LGOct 30, 2025

Efficient Generative AI Boosts Probabilistic Forecasting of Sudden Stratospheric Warmings

arXiv:2510.26376v11 citationsh-index: 3
Originality Incremental advance
AI Analysis

This work addresses a persistent problem in numerical weather prediction for meteorologists and climate scientists by providing a computationally efficient method for probabilistic forecasting of stratospheric anomalies, though it is incremental as it builds on existing generative AI techniques.

The paper tackles the challenge of accurately and efficiently forecasting Sudden Stratospheric Warmings (SSWs) by developing a Flow Matching-based generative AI model (FM-Cast) for probabilistic forecasting, which skillfully forecasts 10 out of 18 major SSW events up to 20 days in advance with ensemble accuracies above 50% and requires only two minutes for a 50-member, 30-day forecast on a consumer GPU.

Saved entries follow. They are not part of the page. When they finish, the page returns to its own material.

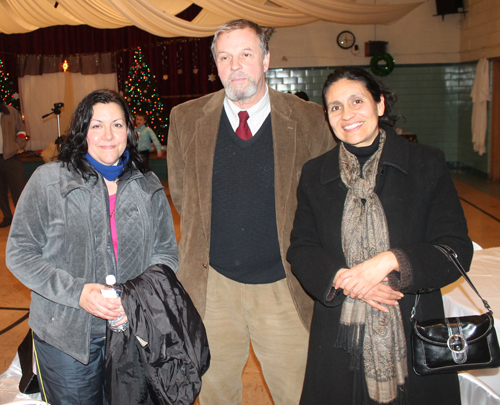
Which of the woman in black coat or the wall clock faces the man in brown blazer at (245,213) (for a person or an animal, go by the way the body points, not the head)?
the wall clock

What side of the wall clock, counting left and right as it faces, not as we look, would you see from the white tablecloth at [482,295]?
front

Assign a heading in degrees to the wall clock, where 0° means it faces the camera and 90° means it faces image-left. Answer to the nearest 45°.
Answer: approximately 0°

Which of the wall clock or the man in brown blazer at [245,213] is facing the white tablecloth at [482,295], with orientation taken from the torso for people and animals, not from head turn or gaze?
the wall clock

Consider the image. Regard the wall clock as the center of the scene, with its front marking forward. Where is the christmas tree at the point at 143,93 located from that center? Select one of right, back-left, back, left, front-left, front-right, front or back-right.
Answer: right

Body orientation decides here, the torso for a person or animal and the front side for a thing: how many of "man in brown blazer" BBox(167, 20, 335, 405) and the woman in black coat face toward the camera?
2

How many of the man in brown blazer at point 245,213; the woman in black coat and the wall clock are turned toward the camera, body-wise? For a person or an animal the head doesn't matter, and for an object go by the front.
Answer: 3

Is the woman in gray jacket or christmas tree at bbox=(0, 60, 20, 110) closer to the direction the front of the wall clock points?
the woman in gray jacket

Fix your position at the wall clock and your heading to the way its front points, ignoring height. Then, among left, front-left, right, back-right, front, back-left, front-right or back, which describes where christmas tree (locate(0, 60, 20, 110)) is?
right

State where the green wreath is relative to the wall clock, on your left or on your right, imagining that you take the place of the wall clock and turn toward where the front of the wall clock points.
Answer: on your left

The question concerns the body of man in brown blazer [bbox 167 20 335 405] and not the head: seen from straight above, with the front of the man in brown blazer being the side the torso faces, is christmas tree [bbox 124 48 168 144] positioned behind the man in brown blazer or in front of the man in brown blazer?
behind

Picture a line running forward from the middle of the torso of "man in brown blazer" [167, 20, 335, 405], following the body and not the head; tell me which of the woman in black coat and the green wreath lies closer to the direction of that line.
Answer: the woman in black coat

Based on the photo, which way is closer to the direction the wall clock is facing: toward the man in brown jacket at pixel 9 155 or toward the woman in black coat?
the woman in black coat
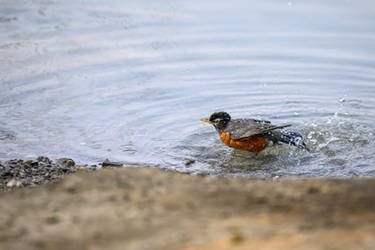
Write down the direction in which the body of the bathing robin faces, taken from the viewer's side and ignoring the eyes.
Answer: to the viewer's left
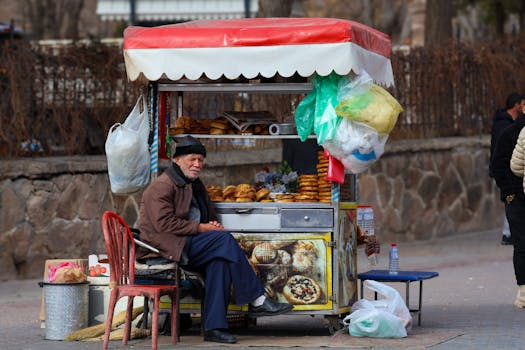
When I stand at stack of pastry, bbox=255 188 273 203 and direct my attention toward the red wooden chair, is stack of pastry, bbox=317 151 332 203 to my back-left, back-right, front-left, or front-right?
back-left

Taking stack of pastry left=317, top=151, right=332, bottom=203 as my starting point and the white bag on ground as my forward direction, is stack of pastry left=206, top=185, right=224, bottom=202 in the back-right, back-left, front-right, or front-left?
back-right

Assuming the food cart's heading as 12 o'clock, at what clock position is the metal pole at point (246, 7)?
The metal pole is roughly at 6 o'clock from the food cart.

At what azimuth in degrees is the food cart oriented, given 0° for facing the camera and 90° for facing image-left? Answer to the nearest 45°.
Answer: approximately 0°

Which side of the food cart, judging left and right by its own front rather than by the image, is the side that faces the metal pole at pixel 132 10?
back

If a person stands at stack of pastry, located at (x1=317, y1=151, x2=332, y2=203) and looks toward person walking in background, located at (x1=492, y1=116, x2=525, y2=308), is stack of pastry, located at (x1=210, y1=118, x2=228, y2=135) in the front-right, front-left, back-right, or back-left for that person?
back-left
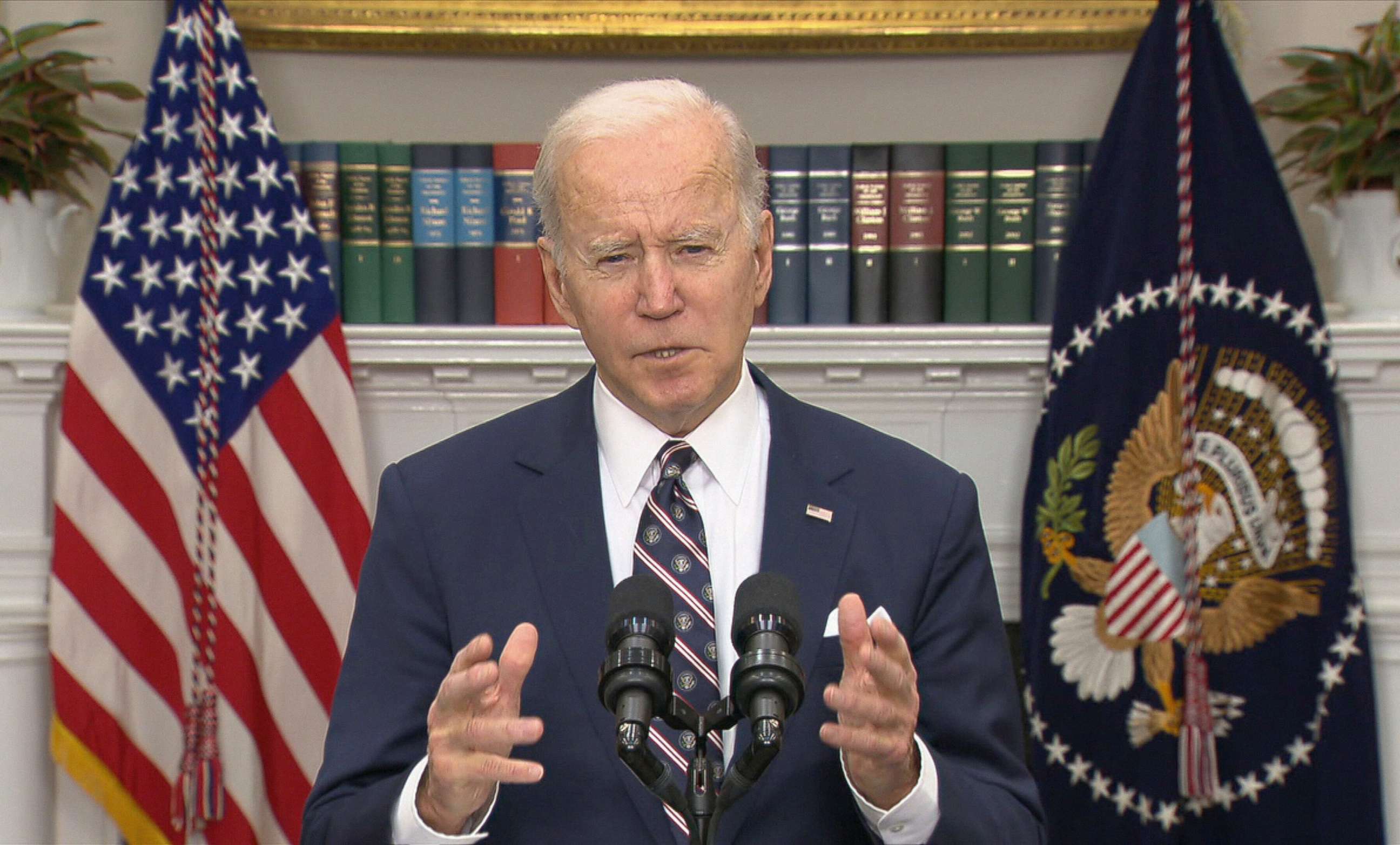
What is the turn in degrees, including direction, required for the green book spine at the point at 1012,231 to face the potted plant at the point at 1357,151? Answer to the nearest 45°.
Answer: approximately 90° to its left

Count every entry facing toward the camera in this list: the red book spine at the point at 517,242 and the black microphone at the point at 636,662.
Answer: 1

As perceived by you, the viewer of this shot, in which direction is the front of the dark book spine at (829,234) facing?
facing the viewer

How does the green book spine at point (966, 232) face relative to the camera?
toward the camera

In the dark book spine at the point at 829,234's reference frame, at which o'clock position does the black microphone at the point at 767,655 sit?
The black microphone is roughly at 12 o'clock from the dark book spine.

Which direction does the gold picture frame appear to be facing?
toward the camera

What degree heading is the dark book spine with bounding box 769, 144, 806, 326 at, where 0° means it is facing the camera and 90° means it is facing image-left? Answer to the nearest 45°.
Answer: approximately 0°

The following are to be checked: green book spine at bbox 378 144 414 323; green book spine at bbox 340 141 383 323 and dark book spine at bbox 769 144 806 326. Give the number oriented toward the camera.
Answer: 3

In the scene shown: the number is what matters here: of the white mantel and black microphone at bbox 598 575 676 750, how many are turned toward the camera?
1

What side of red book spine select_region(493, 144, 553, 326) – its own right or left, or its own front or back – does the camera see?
front

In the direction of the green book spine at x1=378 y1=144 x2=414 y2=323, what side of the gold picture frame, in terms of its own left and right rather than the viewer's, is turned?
right

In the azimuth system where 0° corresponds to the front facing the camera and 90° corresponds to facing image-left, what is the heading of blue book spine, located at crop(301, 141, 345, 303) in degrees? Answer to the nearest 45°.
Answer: approximately 0°

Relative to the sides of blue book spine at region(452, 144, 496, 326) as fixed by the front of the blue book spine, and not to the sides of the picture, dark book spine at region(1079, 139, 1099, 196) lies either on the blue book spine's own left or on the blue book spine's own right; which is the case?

Sudden Stratospheric Warmings (SSWs) are key sources of subseasonal predictability and major drivers of extreme winter weather. Yet, their accurate and efficient forecast remains a persistent challenge for numerical weather prediction (NWP) systems due to limitations in physical representation, initialization, and the immense computational demands of ensemble forecasts. While data-driven forecasting is rapidly evolving, its application to the complex, three-dimensional dynamics of SSWs, particularly for probabilistic forecast, remains underexplored. Here, we bridge this gap by developing a Flow Matching-based generative AI model (FM-Cast) for efficient and skillful probabilistic forecasting of the spatiotemporal evolution of stratospheric circulation. Evaluated across 18 major SSW events (1998-2024), FM-Cast skillfully forecasts the onset, intensity, and morphology of 10 events up to 20 days in advance, achieving ensemble accuracies above 50%. Its performance is comparable to or exceeds leading NWP systems while requiring only two minutes for a 50-member, 30-day forecast on a consumer GPU. Furthermore, leveraging FM-Cast as a scientific tool, we demonstrate through idealized experiments that SSW predictability is fundamentally linked to its underlying physical drivers, distinguishing between events forced from the troposphere and those driven by internal stratospheric dynamics. Our work thus establishes a computationally efficient paradigm for probabilistic forecasting stratospheric anomalies and showcases generative AI's potential to deepen the physical understanding of atmosphere-climate dynamics.